LeVanLoi miscellaneous articles

  1. Trang chủ
  2. Lưu
  3. Thẻ
  4. Hỏi - Đáp

 
 
LeVanLoi'log, ⌚ 2025-02-17
***
Competitive Programming with Large Reasoning Models
Tác giả: Lê Văn Lợi sưu tầm
OpenAI: Ahmed El-Kishky, Alexander Wei, Andre Saraiva, Borys Minaev, Daniel Selsam, David Dohan, Francis Song, Hunter Lightman, Ignasi Clavera, Jakub Pachocki, Jerry Tworek, Lorenz Kuhn, Lukasz Kaiser, Mark Chen, Max Schwarzer, Mostafa Rohaninejad, Nat McAleese, o3 contributors, Oleg Mürk, Rhythm Garg, Rui Shu, Szymon Sidor, Vineet Kosaraju, Wenda Zhou

Link: Competitive Programming with Large Reasoning Models

Abs:

We show that reinforcement learning applied to large language models (LLMs) significantly boosts performance on complex coding and reasoning tasks. Additionally, we compare two general-purpose reasoning models - OpenAI o1 and an early checkpoint of o3 - with a domain-specific system, o1-ioi, which uses hand-engineered inference strategies designed for competing in the 2024 International Olympiad in Informatics (IOI). We competed live at IOI 2024 with o1-ioi and, using hand-crafted test-time strategies, placed in the 49th percentile. Under relaxed competition constraints, o1-ioi achieved a gold medal. However, when evaluating later models such as o3, we find that o3 achieves gold without hand-crafted domain-specific strategies or relaxed constraints. Our findings show that although specialized pipelines such as o1-ioi yield solid improvements, the scaled-up, general-purpose o3 model surpasses those results without relying on hand-crafted inference heuristics. Notably, o3 achieves a gold medal at the 2024 IOI and obtains a Codeforces rating on par with elite human competitors. Overall, these results indicate that scaling general-purpose reinforcement learning, rather than relying on domain-specific techniques, offers a robust path toward state-of-the-art AI in reasoning domains, such as competitive programming.

---

[Top papers of the week]

OpenAI’s latest study puts a specialized coding AI against a scaled-up general model on competitive programming challenges to explore efficiency vs. specialization. Key findings:

  • Generalist vs. specialist: A tailored model (o1-ioi) with hand-crafted strategies for coding competitions achieved decent results (placing ~50th percentile at IOI 2024 with some relaxed competition constraints). However, a larger, general-purpose model (o3) attained gold medal-level performance without any domain-specific tricks.

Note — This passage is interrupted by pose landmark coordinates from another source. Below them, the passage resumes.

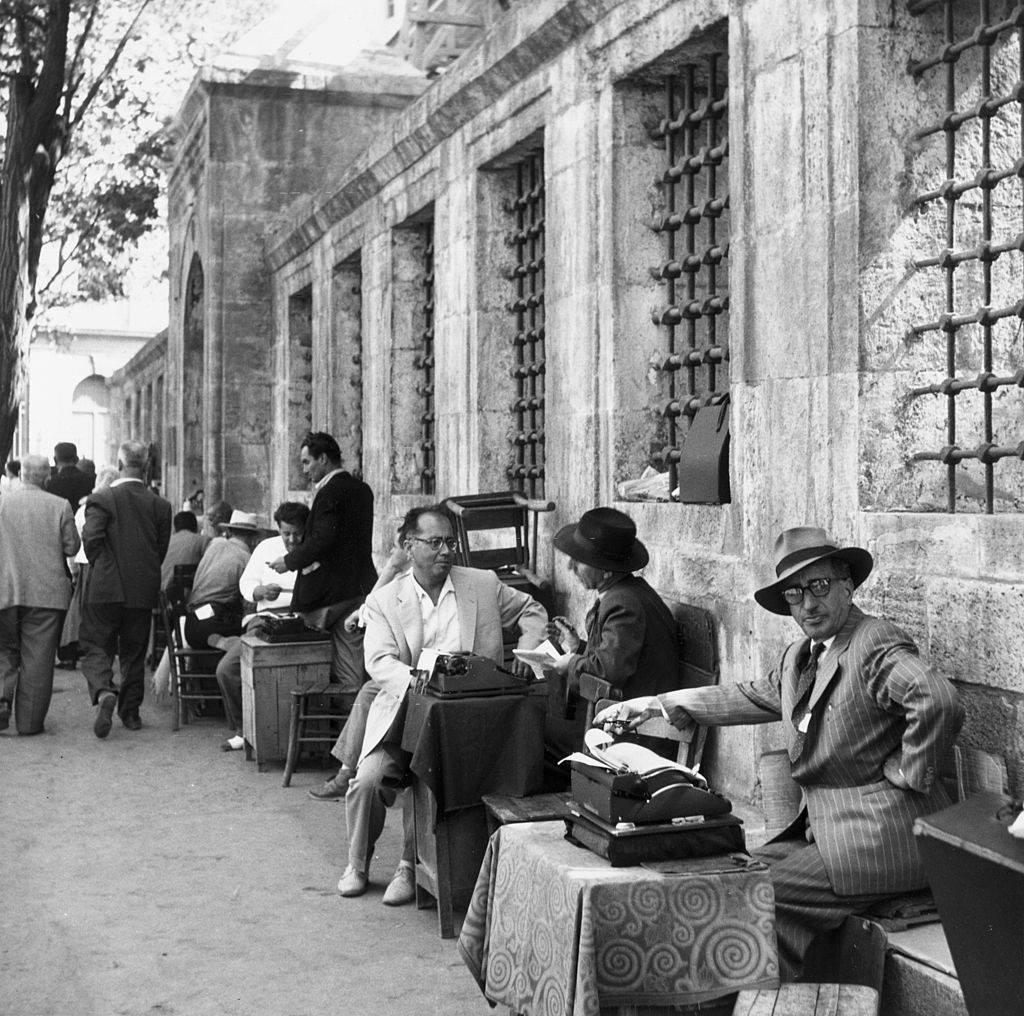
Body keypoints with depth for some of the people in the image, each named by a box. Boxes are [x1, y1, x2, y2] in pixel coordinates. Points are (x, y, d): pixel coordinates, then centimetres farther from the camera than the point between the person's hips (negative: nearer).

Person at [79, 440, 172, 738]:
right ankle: (130, 711, 19)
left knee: (95, 646, 6)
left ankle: (103, 691, -19)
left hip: (105, 589, -3)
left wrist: (100, 566, 2)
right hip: (143, 590, 3)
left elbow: (91, 539, -16)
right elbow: (161, 550, 6)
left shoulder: (102, 498, -9)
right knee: (134, 652, 15)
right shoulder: (160, 505, 2)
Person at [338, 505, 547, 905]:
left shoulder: (484, 584, 10)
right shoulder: (383, 600, 6)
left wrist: (526, 651, 4)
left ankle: (411, 868, -4)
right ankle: (357, 865, 8)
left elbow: (533, 611, 23)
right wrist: (417, 681, -27)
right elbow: (379, 662, -7)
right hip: (405, 710, 1)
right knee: (368, 779, -19)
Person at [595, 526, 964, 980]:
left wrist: (907, 770, -19)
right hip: (825, 830, 9)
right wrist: (656, 704, 23)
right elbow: (749, 696, 27)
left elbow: (939, 702, -30)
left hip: (876, 841, -9)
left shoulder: (876, 644, -15)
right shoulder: (799, 656, 14)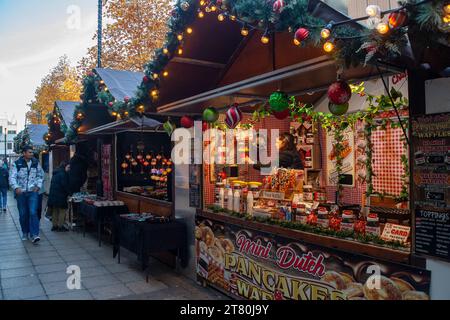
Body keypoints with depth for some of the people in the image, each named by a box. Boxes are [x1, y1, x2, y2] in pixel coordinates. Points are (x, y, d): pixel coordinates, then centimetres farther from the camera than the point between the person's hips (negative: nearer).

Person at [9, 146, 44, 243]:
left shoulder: (36, 163, 6)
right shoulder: (17, 164, -2)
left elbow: (41, 175, 16)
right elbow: (12, 177, -6)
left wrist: (38, 185, 2)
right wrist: (16, 187, -21)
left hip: (33, 192, 0)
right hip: (21, 192, 0)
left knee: (33, 212, -11)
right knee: (23, 214, 8)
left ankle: (34, 235, -13)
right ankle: (25, 233, 25)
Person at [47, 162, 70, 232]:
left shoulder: (55, 174, 17)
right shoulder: (63, 174, -12)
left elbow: (52, 184, 21)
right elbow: (64, 185, -17)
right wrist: (69, 192, -5)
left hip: (52, 195, 9)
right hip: (60, 196, -9)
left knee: (55, 211, 15)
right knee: (62, 210, -2)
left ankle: (54, 225, 20)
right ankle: (60, 226, -2)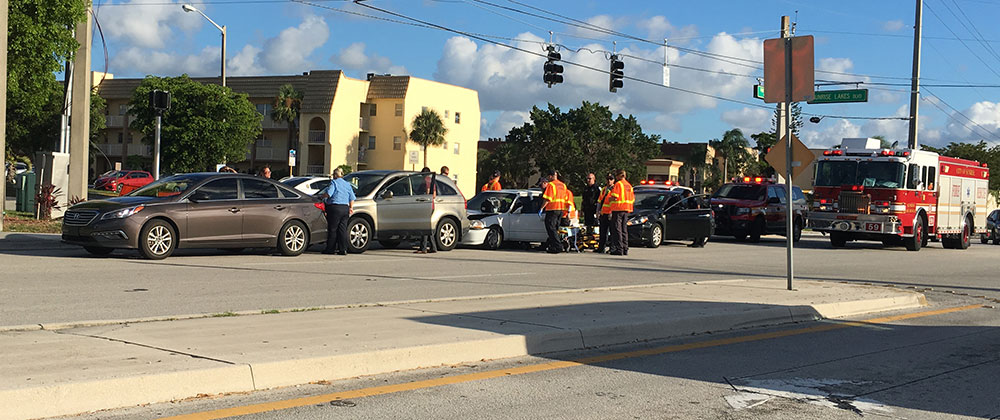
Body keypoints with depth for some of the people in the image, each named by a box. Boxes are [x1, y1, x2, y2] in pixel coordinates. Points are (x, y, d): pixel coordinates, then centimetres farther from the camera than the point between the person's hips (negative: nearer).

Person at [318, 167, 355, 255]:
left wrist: (321, 196, 1)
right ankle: (343, 249, 1)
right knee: (343, 230, 5)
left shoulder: (334, 183, -4)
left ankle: (331, 249, 3)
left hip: (335, 207, -6)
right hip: (345, 208, 6)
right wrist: (351, 207, 17)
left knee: (332, 229, 0)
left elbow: (328, 194, -15)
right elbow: (352, 198, 14)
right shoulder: (347, 184, 16)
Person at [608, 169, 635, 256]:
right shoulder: (629, 185, 15)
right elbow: (633, 199, 15)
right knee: (624, 230, 12)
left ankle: (619, 249, -10)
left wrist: (610, 199, 3)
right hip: (626, 210, 8)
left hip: (618, 209, -8)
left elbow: (614, 197, -17)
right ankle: (625, 249, 12)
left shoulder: (618, 184, -10)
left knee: (617, 229, -5)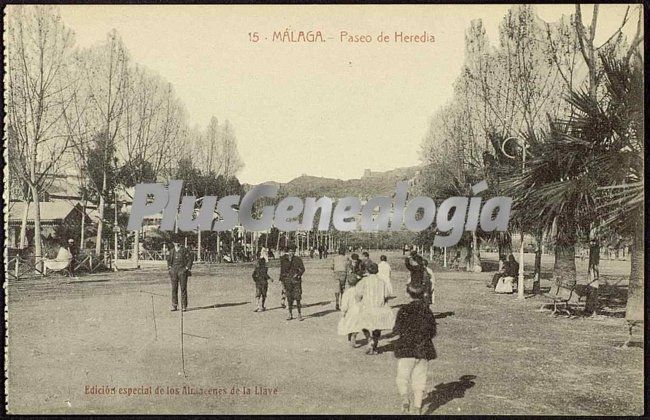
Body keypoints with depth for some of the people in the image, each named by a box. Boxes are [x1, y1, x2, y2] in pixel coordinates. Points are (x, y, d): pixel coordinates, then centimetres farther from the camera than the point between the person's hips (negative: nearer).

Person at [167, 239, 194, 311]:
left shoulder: (184, 250, -3)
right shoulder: (172, 251, 10)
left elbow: (190, 259, -2)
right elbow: (168, 259, 26)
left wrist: (187, 268, -7)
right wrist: (169, 267, 13)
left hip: (182, 271, -4)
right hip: (174, 271, 4)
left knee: (183, 289, -3)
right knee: (174, 289, 4)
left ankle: (184, 306, 1)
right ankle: (174, 306, 10)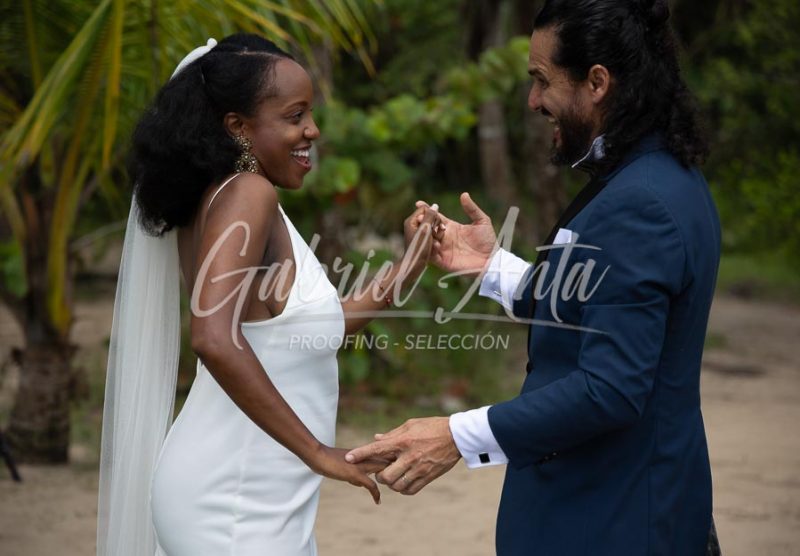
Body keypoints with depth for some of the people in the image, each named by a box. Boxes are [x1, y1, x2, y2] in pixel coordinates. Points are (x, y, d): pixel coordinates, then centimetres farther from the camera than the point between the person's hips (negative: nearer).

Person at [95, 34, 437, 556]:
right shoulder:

  • Reinforcement learning payoff: Both models were improved via RL fine-tuning, but the scaled general model outperformed the expert pipeline, solving programming tasks at a level comparable to elite human coders (even matching top human ratings on Codeforces).

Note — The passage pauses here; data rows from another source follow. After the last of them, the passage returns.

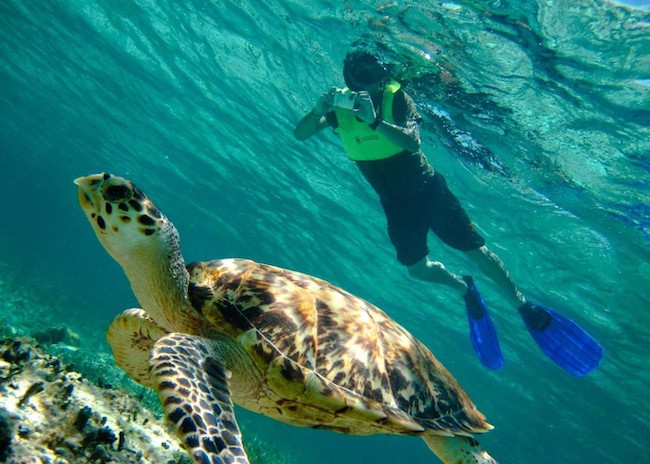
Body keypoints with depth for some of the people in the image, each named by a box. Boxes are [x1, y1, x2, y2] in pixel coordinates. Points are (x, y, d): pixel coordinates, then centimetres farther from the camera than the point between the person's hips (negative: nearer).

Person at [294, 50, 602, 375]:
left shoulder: (396, 98, -19)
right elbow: (299, 134, -19)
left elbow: (412, 141, -34)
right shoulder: (341, 106, -9)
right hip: (395, 204, 4)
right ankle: (466, 291, 37)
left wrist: (375, 120, -47)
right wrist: (320, 108, -37)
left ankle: (526, 308, 16)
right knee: (417, 269, 6)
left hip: (428, 190, -4)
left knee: (477, 251, -3)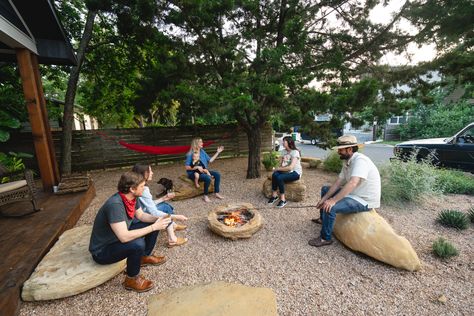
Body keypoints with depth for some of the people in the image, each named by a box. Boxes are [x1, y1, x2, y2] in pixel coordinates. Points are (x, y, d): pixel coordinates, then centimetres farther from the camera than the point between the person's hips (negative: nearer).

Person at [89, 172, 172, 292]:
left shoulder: (132, 197, -11)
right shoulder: (115, 205, -35)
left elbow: (141, 215, 5)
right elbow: (124, 237, -39)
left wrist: (158, 219, -13)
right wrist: (153, 227, -33)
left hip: (119, 237, 8)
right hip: (102, 251, -8)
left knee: (152, 224, 3)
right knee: (137, 244, -33)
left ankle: (145, 257, 23)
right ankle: (132, 279, -5)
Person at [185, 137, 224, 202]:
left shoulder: (202, 151, 7)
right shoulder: (190, 154, -13)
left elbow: (210, 160, 9)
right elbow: (187, 167, -15)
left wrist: (218, 152, 7)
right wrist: (197, 167, -26)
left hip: (203, 171, 7)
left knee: (217, 174, -10)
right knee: (208, 178, -32)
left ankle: (217, 193, -1)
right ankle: (205, 196, -13)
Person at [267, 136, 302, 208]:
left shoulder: (295, 152, -17)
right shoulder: (284, 151, 8)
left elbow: (291, 167, -25)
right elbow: (282, 163, 10)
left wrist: (279, 168, -17)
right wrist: (279, 168, -12)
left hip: (295, 172, -6)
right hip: (286, 171, 7)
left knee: (279, 178, -31)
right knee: (274, 174, -23)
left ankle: (283, 199, -18)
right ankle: (274, 195, -13)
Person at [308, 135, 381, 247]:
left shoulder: (360, 160, -25)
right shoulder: (347, 161, 3)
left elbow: (353, 183, -38)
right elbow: (338, 182, 3)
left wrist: (333, 200, -40)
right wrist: (324, 198, -4)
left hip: (365, 201, -10)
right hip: (354, 194, 10)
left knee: (330, 207, -28)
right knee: (325, 189, 17)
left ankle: (325, 238, -5)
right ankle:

  • Efficiency through scale: The results suggest that investing compute in a bigger, broadly-trained transformer can yield greater efficiency and performance than building task-specific optimizations. In other words, scaling up a model’s reasoning ability can supersede manual efficiency tweaks for complex tasks.

  • Implication: For difficult reasoning tasks like coding, a single large model with sufficient training can simplify deployment (no custom inference routines needed) and still beat highly optimized specialist systems, pointing toward a trend of “scale over special-case” in transformer design.